▶ TEXTO FORNECIDO
* * * *

O destino do setor nas mãos do Congresso

O destino do setor nas mãos do Congresso

Com Projetos de Lei tramitando no Congresso, setor volta olhares para movimentação do parlamento brasileiro.

Nova Lei do Gás, Privatização da Eletrobras, Medida Provisória 814, além do Novo Marco Regulatório do Setor Elétrico. Todos esses temas têm algo em comum: deverão passar pelo Congresso Nacional. O ano de 2018 reserva uma intensa agenda legislativa para o setor, em que votações definirão rumos e diretrizes do próximo governo. Em 2017, foi aprovada nova política para os biocombustíveis, o RenovaBio. O número de projetos revela o bom desempenho da equipe técnica do Ministério de Minas e Energia. Embora o número elevado de projetos não signifique sucesso automático em todos eles, o setor estará na pauta dos parlamentares.

* * * *

▶ REGISTROS DE DADOS
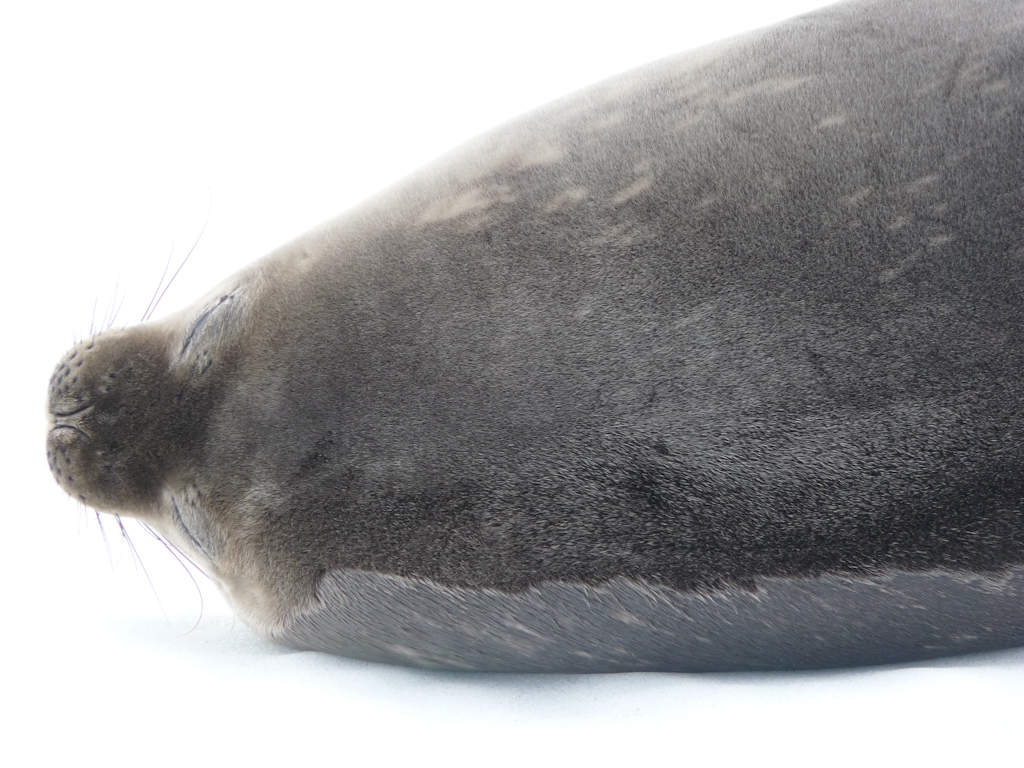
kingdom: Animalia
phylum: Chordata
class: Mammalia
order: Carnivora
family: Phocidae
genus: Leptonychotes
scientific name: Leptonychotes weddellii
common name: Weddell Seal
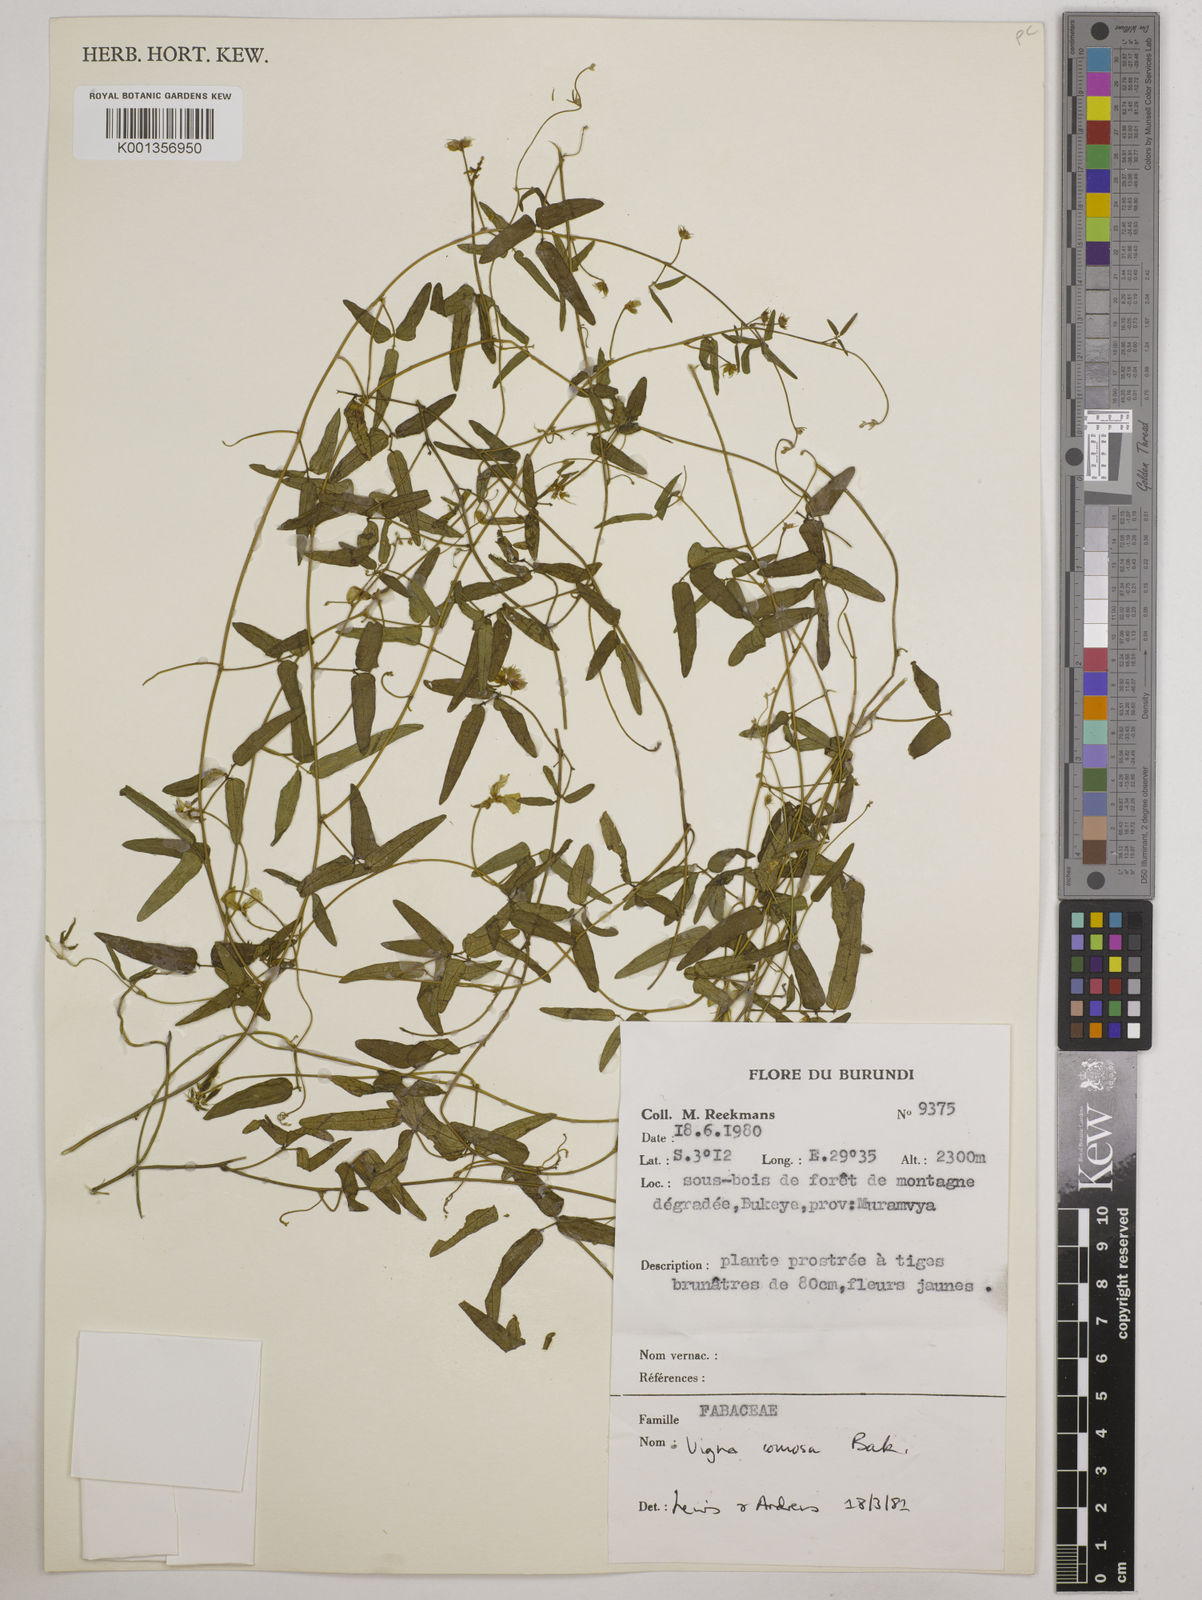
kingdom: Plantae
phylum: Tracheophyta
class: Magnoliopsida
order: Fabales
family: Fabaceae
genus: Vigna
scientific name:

* * * *

▶ TAREFAS OBRIGATÓRIAS
1: No texto sobre o Congresso e o setor de energia, transcreva o trecho que começa em "Nova Lei do" e segue até "pauta dos parlamentares.", substituindo "parlamentares" por "deputados".
2: Copie sem nenhuma alteração as linhas de todos os registros de seres vivos, deixando as imagens fora da resposta.
O texto e os registros não têm nenhuma relação entre si.

▶ RESPOSTAS POR TAREFA
1:
Nova Lei do Gás, Privatização da Eletrobras, Medida Provisória 814, além do Novo Marco Regulatório do Setor Elétrico. Todos esses temas têm algo em comum: deverão passar pelo Congresso Nacional. O ano de 2018 reserva uma intensa agenda legislativa para o setor, em que votações definirão rumos e diretrizes do próximo governo. Em 2017, foi aprovada nova política para os biocombustíveis, o RenovaBio. O número de projetos revela o bom desempenho da equipe técnica do Ministério de Minas e Energia. Embora o número elevado de projetos não signifique sucesso automático em todos eles, o setor estará na pauta dos deputados.

2:
kingdom: Animalia
phylum: Chordata
class: Mammalia
order: Carnivora
family: Phocidae
genus: Leptonychotes
scientific name: Leptonychotes weddellii
common name: Weddell Seal
kingdom: Plantae
phylum: Tracheophyta
class: Magnoliopsida
order: Fabales
family: Fabaceae
genus: Vigna
scientific name:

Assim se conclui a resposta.